▶ WHAT THE EXERCISE ASKS
Give every entry again, exactly as it stands.

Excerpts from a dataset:
============

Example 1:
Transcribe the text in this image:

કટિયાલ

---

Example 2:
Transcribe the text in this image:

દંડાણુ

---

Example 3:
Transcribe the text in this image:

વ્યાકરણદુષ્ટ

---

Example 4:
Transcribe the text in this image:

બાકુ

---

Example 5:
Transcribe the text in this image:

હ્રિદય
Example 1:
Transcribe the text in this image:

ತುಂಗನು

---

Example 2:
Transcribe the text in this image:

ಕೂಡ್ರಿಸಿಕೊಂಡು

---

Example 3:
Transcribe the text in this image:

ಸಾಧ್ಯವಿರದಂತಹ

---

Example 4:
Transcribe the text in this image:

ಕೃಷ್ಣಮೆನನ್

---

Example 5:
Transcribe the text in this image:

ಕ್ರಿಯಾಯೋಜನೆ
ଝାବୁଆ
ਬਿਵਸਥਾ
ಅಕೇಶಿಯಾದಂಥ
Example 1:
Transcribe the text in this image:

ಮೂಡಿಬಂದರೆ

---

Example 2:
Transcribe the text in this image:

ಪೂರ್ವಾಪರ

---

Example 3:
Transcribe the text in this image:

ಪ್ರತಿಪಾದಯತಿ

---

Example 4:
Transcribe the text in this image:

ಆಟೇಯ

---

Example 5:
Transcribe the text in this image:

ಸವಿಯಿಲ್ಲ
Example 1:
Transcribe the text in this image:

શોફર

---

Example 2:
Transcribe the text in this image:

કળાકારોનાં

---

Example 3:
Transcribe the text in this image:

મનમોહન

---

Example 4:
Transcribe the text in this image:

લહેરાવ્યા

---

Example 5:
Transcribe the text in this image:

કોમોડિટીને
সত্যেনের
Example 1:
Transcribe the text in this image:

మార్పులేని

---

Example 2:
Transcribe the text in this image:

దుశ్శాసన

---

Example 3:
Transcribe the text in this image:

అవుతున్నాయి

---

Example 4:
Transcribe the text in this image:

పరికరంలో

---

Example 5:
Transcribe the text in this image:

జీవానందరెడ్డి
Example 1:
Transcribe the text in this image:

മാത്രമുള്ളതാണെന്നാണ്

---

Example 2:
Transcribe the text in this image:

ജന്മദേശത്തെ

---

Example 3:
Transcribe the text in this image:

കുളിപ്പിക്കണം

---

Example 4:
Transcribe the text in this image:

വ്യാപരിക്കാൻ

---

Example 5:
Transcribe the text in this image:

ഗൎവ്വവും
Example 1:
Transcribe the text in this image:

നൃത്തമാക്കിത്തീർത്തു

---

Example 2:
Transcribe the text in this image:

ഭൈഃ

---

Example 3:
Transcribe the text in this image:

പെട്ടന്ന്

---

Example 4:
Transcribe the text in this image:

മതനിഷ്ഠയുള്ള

============

▶ ANSWER SECTION
Example 1:
Transcribe the text in this image:

કટિયાલ

---

Example 2:
Transcribe the text in this image:

દંડાણુ

---

Example 3:
Transcribe the text in this image:

વ્યાકરણદુષ્ટ

---

Example 4:
Transcribe the text in this image:

બાકુ

---

Example 5:
Transcribe the text in this image:

હ્રિદય
Example 1:
Transcribe the text in this image:

ತುಂಗನು

---

Example 2:
Transcribe the text in this image:

ಕೂಡ್ರಿಸಿಕೊಂಡು

---

Example 3:
Transcribe the text in this image:

ಸಾಧ್ಯವಿರದಂತಹ

---

Example 4:
Transcribe the text in this image:

ಕೃಷ್ಣಮೆನನ್

---

Example 5:
Transcribe the text in this image:

ಕ್ರಿಯಾಯೋಜನೆ
ଝାବୁଆ
ਬਿਵਸਥਾ
ಅಕೇಶಿಯಾದಂಥ
Example 1:
Transcribe the text in this image:

ಮೂಡಿಬಂದರೆ

---

Example 2:
Transcribe the text in this image:

ಪೂರ್ವಾಪರ

---

Example 3:
Transcribe the text in this image:

ಪ್ರತಿಪಾದಯತಿ

---

Example 4:
Transcribe the text in this image:

ಆಟೇಯ

---

Example 5:
Transcribe the text in this image:

ಸವಿಯಿಲ್ಲ
Example 1:
Transcribe the text in this image:

શોફર

---

Example 2:
Transcribe the text in this image:

કળાકારોનાં

---

Example 3:
Transcribe the text in this image:

મનમોહન

---

Example 4:
Transcribe the text in this image:

લહેરાવ્યા

---

Example 5:
Transcribe the text in this image:

કોમોડિટીને
সত্যেনের
Example 1:
Transcribe the text in this image:

మార్పులేని

---

Example 2:
Transcribe the text in this image:

దుశ్శాసన

---

Example 3:
Transcribe the text in this image:

అవుతున్నాయి

---

Example 4:
Transcribe the text in this image:

పరికరంలో

---

Example 5:
Transcribe the text in this image:

జీవానందరెడ్డి
Example 1:
Transcribe the text in this image:

മാത്രമുള്ളതാണെന്നാണ്

---

Example 2:
Transcribe the text in this image:

ജന്മദേശത്തെ

---

Example 3:
Transcribe the text in this image:

കുളിപ്പിക്കണം

---

Example 4:
Transcribe the text in this image:

വ്യാപരിക്കാൻ

---

Example 5:
Transcribe the text in this image:

ഗൎവ്വവും
Example 1:
Transcribe the text in this image:

നൃത്തമാക്കിത്തീർത്തു

---

Example 2:
Transcribe the text in this image:

ഭൈഃ

---

Example 3:
Transcribe the text in this image:

പെട്ടന്ന്

---

Example 4:
Transcribe the text in this image:

മതനിഷ്ഠയുള്ള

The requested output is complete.